*What this task involves*
Copy the material below line for line, keeping every word, symbol, and line break unchanged.

*Data extracts*
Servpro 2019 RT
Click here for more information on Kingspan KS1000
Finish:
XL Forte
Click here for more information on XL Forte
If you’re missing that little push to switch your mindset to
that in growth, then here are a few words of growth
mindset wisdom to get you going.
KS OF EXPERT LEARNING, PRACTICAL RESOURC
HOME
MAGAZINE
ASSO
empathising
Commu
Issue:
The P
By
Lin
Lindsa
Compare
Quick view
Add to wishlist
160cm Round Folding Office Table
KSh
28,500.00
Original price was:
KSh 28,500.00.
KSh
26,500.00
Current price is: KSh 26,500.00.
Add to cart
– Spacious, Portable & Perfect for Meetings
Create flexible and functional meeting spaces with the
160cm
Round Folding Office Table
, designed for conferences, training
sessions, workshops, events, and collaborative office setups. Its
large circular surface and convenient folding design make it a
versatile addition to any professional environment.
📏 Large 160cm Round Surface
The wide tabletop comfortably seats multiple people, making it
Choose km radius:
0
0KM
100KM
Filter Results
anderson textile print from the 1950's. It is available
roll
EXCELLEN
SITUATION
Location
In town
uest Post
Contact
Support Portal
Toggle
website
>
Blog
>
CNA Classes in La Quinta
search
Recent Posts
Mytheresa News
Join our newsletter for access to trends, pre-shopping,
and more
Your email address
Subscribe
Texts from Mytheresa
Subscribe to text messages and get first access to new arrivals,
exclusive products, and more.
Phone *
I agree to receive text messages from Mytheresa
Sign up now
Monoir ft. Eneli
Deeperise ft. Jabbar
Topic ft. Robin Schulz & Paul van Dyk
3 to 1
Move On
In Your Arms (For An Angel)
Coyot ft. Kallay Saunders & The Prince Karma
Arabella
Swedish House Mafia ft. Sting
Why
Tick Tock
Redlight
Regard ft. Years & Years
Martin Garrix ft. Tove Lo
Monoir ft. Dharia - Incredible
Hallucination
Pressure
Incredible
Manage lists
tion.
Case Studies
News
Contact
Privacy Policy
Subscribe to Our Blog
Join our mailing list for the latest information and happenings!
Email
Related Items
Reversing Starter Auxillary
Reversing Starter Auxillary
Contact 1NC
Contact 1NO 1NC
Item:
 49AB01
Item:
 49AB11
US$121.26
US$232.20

*Finished exercise*
Servpro 2019 RT
Click here for more information on Kingspan KS1000
Finish:
XL Forte
Click here for more information on XL Forte
If you’re missing that little push to switch your mindset to
that in growth, then here are a few words of growth
mindset wisdom to get you going.
KS OF EXPERT LEARNING, PRACTICAL RESOURC
HOME
MAGAZINE
ASSO
empathising
Commu
Issue:
The P
By
Lin
Lindsa
Compare
Quick view
Add to wishlist
160cm Round Folding Office Table
KSh
28,500.00
Original price was:
KSh 28,500.00.
KSh
26,500.00
Current price is: KSh 26,500.00.
Add to cart
– Spacious, Portable & Perfect for Meetings
Create flexible and functional meeting spaces with the
160cm
Round Folding Office Table
, designed for conferences, training
sessions, workshops, events, and collaborative office setups. Its
large circular surface and convenient folding design make it a
versatile addition to any professional environment.
📏 Large 160cm Round Surface
The wide tabletop comfortably seats multiple people, making it
Choose km radius:
0
0KM
100KM
Filter Results
anderson textile print from the 1950's. It is available
roll
EXCELLEN
SITUATION
Location
In town
uest Post
Contact
Support Portal
Toggle
website
>
Blog
>
CNA Classes in La Quinta
search
Recent Posts
Mytheresa News
Join our newsletter for access to trends, pre-shopping,
and more
Your email address
Subscribe
Texts from Mytheresa
Subscribe to text messages and get first access to new arrivals,
exclusive products, and more.
Phone *
I agree to receive text messages from Mytheresa
Sign up now
Monoir ft. Eneli
Deeperise ft. Jabbar
Topic ft. Robin Schulz & Paul van Dyk
3 to 1
Move On
In Your Arms (For An Angel)
Coyot ft. Kallay Saunders & The Prince Karma
Arabella
Swedish House Mafia ft. Sting
Why
Tick Tock
Redlight
Regard ft. Years & Years
Martin Garrix ft. Tove Lo
Monoir ft. Dharia - Incredible
Hallucination
Pressure
Incredible
Manage lists
tion.
Case Studies
News
Contact
Privacy Policy
Subscribe to Our Blog
Join our mailing list for the latest information and happenings!
Email
Related Items
Reversing Starter Auxillary
Reversing Starter Auxillary
Contact 1NC
Contact 1NO 1NC
Item:
 49AB01
Item:
 49AB11
US$121.26
US$232.20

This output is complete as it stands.